For all vectors $\bf{x}$, $\bf{y}$ and $\bf{z}$,
$$\bf{x}\times(\bf{y}\times\bf{z})=(\bf{x}\cdot\bf{z})\bf{y}-(\bf{x}\cdot\bf{y})\bf{z}$$
The proof goes as follows:
We may suppose that $\bf{y}$ and $\bf{z}$ lie along different lines through the origin, for otherwise it is is trivially true. Then any $\bf{x}$ can be written as a linear combination of $\bf{y}$,$\bf{z}$ and $\bf{y}\times\bf{z}$. As both sides are linear in $\bf{x}$, it is only necessary to verify the identity when $\bf{x}$ is each of these three vectors.
$\bigg[$1. My first question, why? Why is it only necessary to verify these three possibilities?$\bigg]$
When $\bf{x}=\bf{y}\times\bf{z}$ all terms are zero, so it is true. The two cases $\bf{x}=\bf{y}$ and $\bf{x}=\bf{z}$ are the same (apart from a factor −1 on each side of the equation), so we have reduced our task to giving a proof of the identity
$$\bf{y}\times(\bf{y}\times\bf{z})=(\bf{y}\cdot\bf{z})\bf{y}-(\bf{y}\cdot\bf{y})\bf{z}$$
for all $\bf{y}$ and $\bf{z}$.
Now the latter is true when $\bf{y}$ and $\bf{z}$ lie along the same line through the origin. Thus, as both sides of the latter identity are linear in $\bf{z}$, it only remains to prove this when $\bf{z}$ is orthogonal to $\bf{y}$.
$\bigg[$2. Now few questions at this stage: how does the author determines that both sides are linear in $\bf{z}$ and why does it only remain to prove it when $\bf{z}$ is orthogonal to $\bf{y}$?$\bigg]$
Moreover, it is clearly sufficient to prove this when $\bf{y}$ and $\bf{z}$ are unit vectors. Now $\bf{y}\times(\bf{y}\times\bf{z})$ is of length one and also a scalar multiple of $\bf{z}$. Thus it is $\pm\bf{z}$, so if we let $\mu=\bf{z}\cdot[\bf{y}\times(\bf{y}\times\bf{z})]$, then $\mu=\pm1$. However, $\mu$ is clearly a continuous function of the coefficients of $\bf{y}$ and $\bf{z}$, so it must be independent of $\bf{y}$ and $\bf{z}$.

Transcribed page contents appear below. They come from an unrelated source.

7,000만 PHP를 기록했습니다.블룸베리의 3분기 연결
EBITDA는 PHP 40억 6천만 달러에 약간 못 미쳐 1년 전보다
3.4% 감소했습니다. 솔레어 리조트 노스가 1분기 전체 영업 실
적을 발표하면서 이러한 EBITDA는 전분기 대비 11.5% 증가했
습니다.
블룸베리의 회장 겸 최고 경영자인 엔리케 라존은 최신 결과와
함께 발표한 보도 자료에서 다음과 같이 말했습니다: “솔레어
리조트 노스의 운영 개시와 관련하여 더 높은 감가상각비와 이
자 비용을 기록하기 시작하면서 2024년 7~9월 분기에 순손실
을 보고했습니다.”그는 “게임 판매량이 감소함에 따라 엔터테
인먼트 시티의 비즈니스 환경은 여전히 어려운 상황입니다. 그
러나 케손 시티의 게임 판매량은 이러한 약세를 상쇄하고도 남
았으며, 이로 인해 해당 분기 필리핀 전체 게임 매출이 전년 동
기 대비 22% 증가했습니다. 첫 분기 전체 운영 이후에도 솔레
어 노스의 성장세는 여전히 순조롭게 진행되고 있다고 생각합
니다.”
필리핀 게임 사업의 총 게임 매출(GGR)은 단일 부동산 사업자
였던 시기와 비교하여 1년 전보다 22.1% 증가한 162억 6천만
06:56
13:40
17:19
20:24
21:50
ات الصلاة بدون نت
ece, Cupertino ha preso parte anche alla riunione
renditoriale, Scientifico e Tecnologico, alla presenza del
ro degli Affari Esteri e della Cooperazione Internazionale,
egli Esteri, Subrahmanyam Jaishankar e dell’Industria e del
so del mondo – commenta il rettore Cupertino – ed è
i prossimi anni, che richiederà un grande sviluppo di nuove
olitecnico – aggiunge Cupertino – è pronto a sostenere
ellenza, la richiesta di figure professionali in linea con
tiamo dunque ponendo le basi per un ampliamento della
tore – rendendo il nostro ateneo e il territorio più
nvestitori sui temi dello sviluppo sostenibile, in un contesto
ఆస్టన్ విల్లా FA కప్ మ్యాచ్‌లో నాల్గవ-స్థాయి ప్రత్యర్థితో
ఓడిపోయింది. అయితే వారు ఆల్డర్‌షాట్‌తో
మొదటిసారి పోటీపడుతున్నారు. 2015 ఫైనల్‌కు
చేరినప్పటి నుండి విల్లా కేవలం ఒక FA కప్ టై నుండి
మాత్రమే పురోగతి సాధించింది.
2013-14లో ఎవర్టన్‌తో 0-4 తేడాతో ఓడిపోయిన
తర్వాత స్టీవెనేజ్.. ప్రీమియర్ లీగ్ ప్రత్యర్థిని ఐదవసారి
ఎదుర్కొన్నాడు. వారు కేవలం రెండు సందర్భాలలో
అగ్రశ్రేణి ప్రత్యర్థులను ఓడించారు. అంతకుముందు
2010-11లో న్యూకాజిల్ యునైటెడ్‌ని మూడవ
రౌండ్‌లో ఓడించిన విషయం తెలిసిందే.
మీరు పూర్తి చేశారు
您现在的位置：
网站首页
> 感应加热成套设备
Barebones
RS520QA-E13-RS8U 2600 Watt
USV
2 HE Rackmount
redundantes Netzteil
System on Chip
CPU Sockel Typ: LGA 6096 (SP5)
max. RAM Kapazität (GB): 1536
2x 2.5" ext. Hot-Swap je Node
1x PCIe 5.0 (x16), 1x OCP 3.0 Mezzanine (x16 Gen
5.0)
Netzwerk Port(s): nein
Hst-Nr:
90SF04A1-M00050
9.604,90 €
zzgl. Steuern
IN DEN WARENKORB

$\bigg[$3. What do he mean by clearly continuous function independent of $\bf{y}$ and $\bf{z}$?$\bigg]$
As $\mu = −1$ when $\bf{y}=\bf{i}$ and $\bf{z}=\bf{j}$ , we see that $\bf{y}\times(\bf{y}\times\bf{z})=-\bf{z}$ and the proof is complete.
Thanks in advance!
1.) In $\mathbf{R}^3$ the vector system $\bf{y},\bf{z},\bf{y}\times\bf{z}$ is a basis (supposing that $\bf{y}$ and $\bf{z}$ lie along different lines through the origin). So if you want to check the equality of two linear maps it is enough to check for basis vectors.
2.) Putting $\bf{z}:=\bf{z}_1+\alpha\bf{z}_2$ and using the linearity of cross product (vector product) and inner product you obtain the linearity of the mentioned expressions. When $\bf{y}$ and $\bf{z}$ do not lie along the same line through the origin, then you can decompose (uniquely) $\bf{z}=\bf{z}_{||}+\bf{z}_{\perp}$, where $\bf{z}_{||}$ is parallel to $\bf{y}$ and $\bf{z}_{\perp}$ is perpendicular (orthogonal) to $\bf{y}$.
3.) Sorry :-) I don't understand this continuity argument. Hopefully someone else can help you to make clear this last step.